Malgré un territoire encore largement intact, le Plateau des Guyanes fait l’objet de convoitise pour sa richesse en or. Selon une étude de 2014 [1], plus de 40% de la déforestation amazonienne due à l’orpaillage se déroulait dans cette région. C’est à partir de ce constat que le WWF publie aux côtés de ses partenaires régionaux [2] une étude et une cartographie détaillée des impacts de l’orpaillage sur les forêts et les cours d’eau de quatre territoires du Plateau des Guyanes (Guyana, Suriname, Guyane française, Amapá), pour la période 2001-2015.
L’étude, coordonnée par le WWF et l’ONF International en collaboration avec les institutions forestières et environnementales de chaque territoire, montre une progression régionale conséquente de la déforestation de 2001 à 2015. Ainsi, sur environ 157 000 ha de forêts détruits par l’extraction de l’or depuis 2001, il apparaît que 72% se sont produits au cours de la dernière période 2008-2015.
Les résultats de l’étude illustrent aussi un déplacement des activités aurifères d’Est en Ouest au cours des dernières années, avec une concentration de 95% de la déforestation au Guyana et au Suriname au cours de la période 2008-2015. Néanmoins, le ralentissement de la déforestation observée en Guyane française n’indique pas forcément une amélioration de la situation ces dernières années. En effet, le parc Amazonien de Guyane a récemment indiqué une augmentation de 78% du nombre de sites illégaux sur son territoire par rapport à mars 2017 et l’activité illégale bat des records historiques depuis la création du Parc, il y a 10 ans. L’augmentation alarmante de ces activités illégales souligne la nécessité d’actions transfrontalières renforcées en termes de coopération judiciaire entre les autorités guyaniennes, surinamaises, françaises et brésiliennes.
Étant donné que l’orpaillage se déroule principalement dans le lit des rivières, il a également un impact considérable sur les cours d’eau et leur contamination.
L’étude révèle ainsi que la longueur totale des cours d’eau détruits par les activités aurifères jusqu’en 2015 a été évaluée à 5 840 km sur l’ensemble de la région, s’accompagnant d’une hausse probable de la turbidité et de la concentration en mercure des cours d’eau, en aval des sites orpaillés.
Le mercure, métal neurotoxique et reprotoxique interdit en Guyane, est encore couramment employé par une majorité d’orpailleurs au Guyana ainsi qu’au Suriname. Mais ce métal est aussi naturellement présent dans les sols, d’où il est relargué du fait de la déforestation et de l’érosion du sol par les activités minières. Il se trouve alors libéré dans les écosystèmes et contamine les chaînes alimentaires des régions orpaillées jusqu’aux populations locales et autochtones, avec des conséquences graves pour leur santé [3].
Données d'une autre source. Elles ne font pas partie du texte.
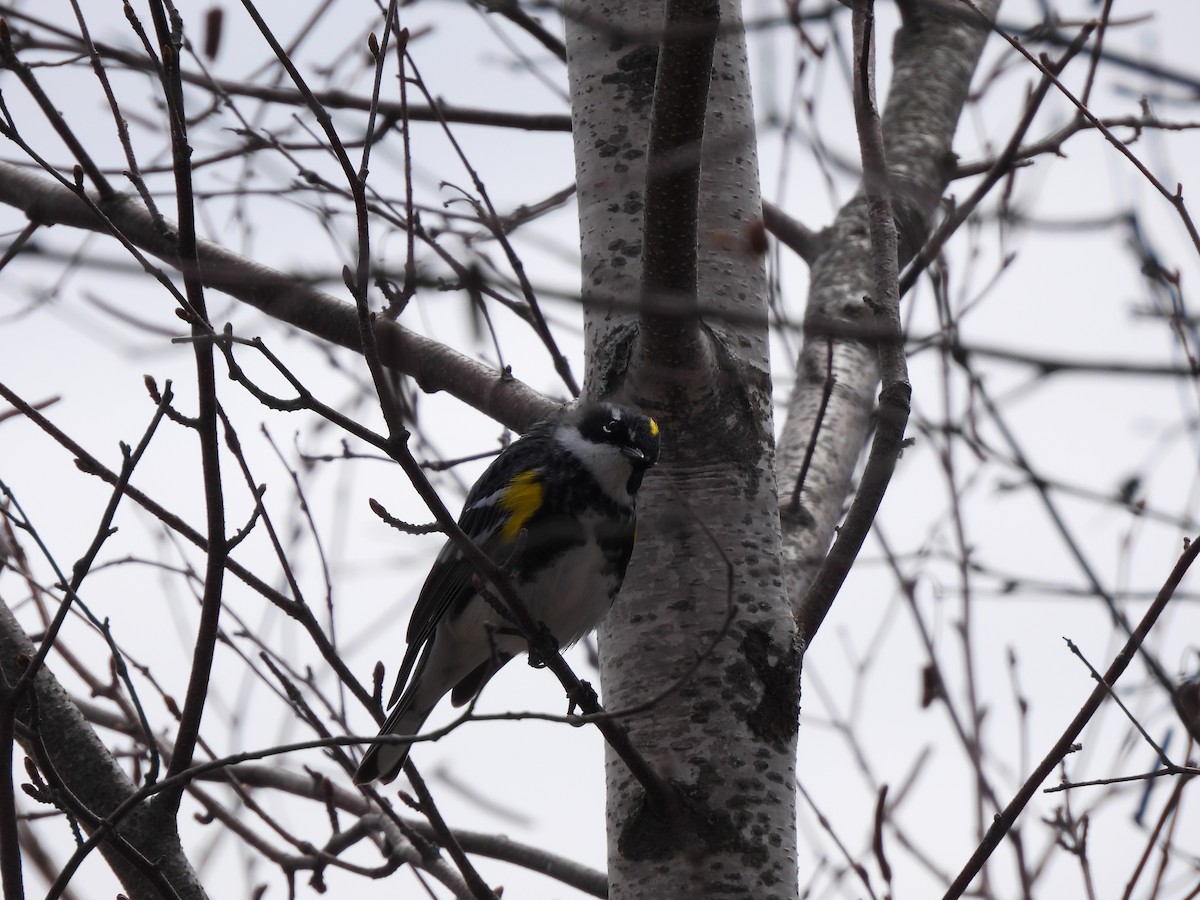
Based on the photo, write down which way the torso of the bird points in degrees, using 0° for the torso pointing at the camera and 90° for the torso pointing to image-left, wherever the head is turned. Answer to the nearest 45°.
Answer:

Face à l’accroissement non contrôlé des impacts des activités extractives soulignés dans cette étude, il est urgent que l’ensemble des Etats concernés poursuivent les efforts de coopération et puissent ratifier et appliquer la Convention internationale de Minamata [4], visant l’abandon de l’utilisation du mercure associé aux activités d’orpaillage.
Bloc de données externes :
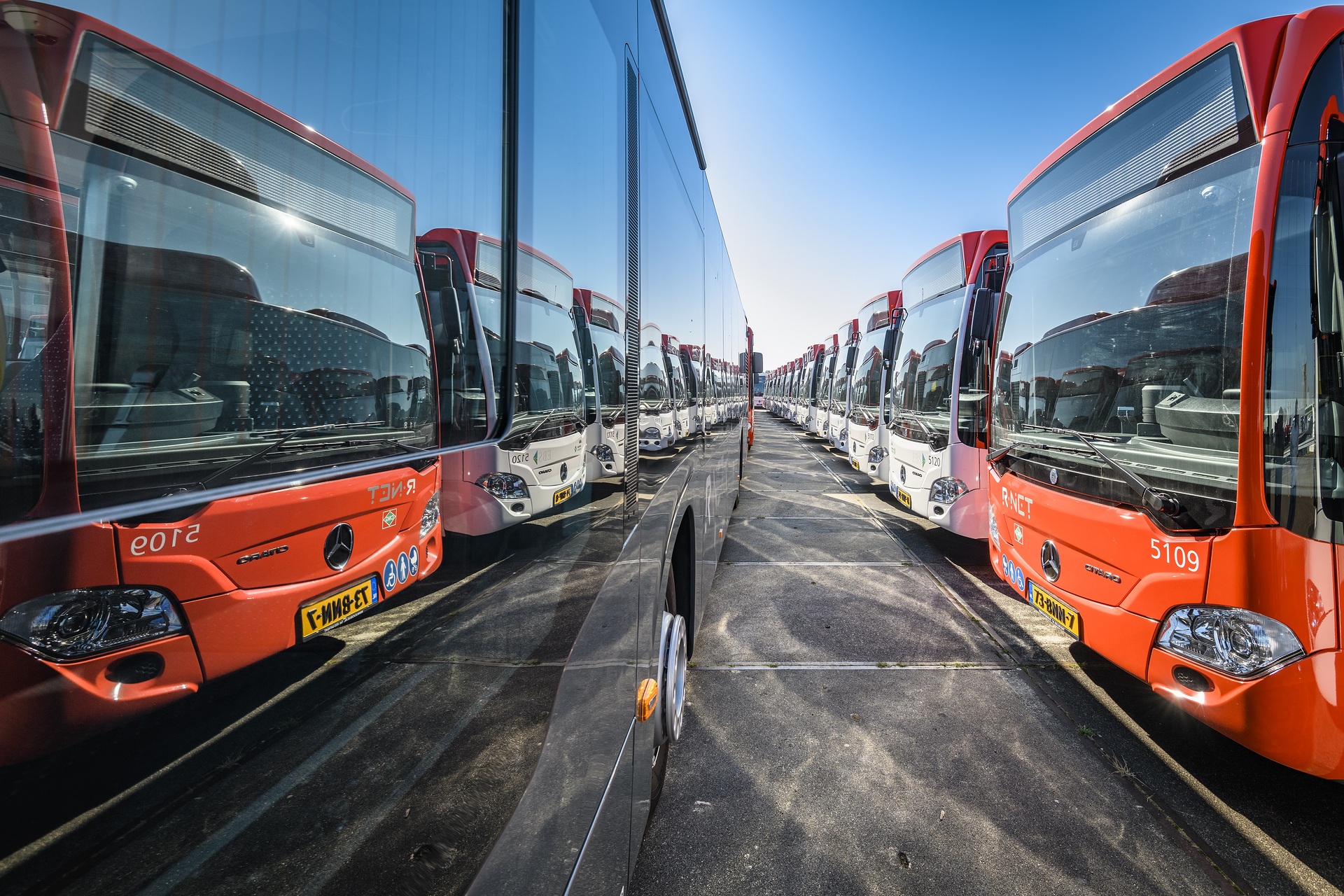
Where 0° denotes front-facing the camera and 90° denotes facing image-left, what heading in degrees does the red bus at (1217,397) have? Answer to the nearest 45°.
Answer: approximately 45°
[1] Nora L Alvarez-Berríos and T Mitchell Aide, « Global demand for gold is another threat to tropical forests« , Environ. Res. Lett. 10 (2015)[2] Les partenaires de l’étude sont : au Guyana, la Guyana Forestry Commission (GFC), au Suriname le Stichting voor Bosbeheer en Bostoezicht (SBB), en Amapá, le Secretaria de Estado do Meio Ambiente do Amapá (SEMA), en Guyane le Parc Amazonien de Guyane (PAG) et l’Office National des Forêts (ONF).[3] Pour plus d’information, visitez notre page web dédiée aux impacts de l’orpaillage illégal en Guyane française.[4] Entrée en vigueur le 16 août 2017, la Convention de Minamata dont la COP1 s’est déroulée entre les 24 et 29 septembre 2017, a pour objectif de réduire progressivement l’utilisation, l’émission et le rejet de mercure à l’échelle globale.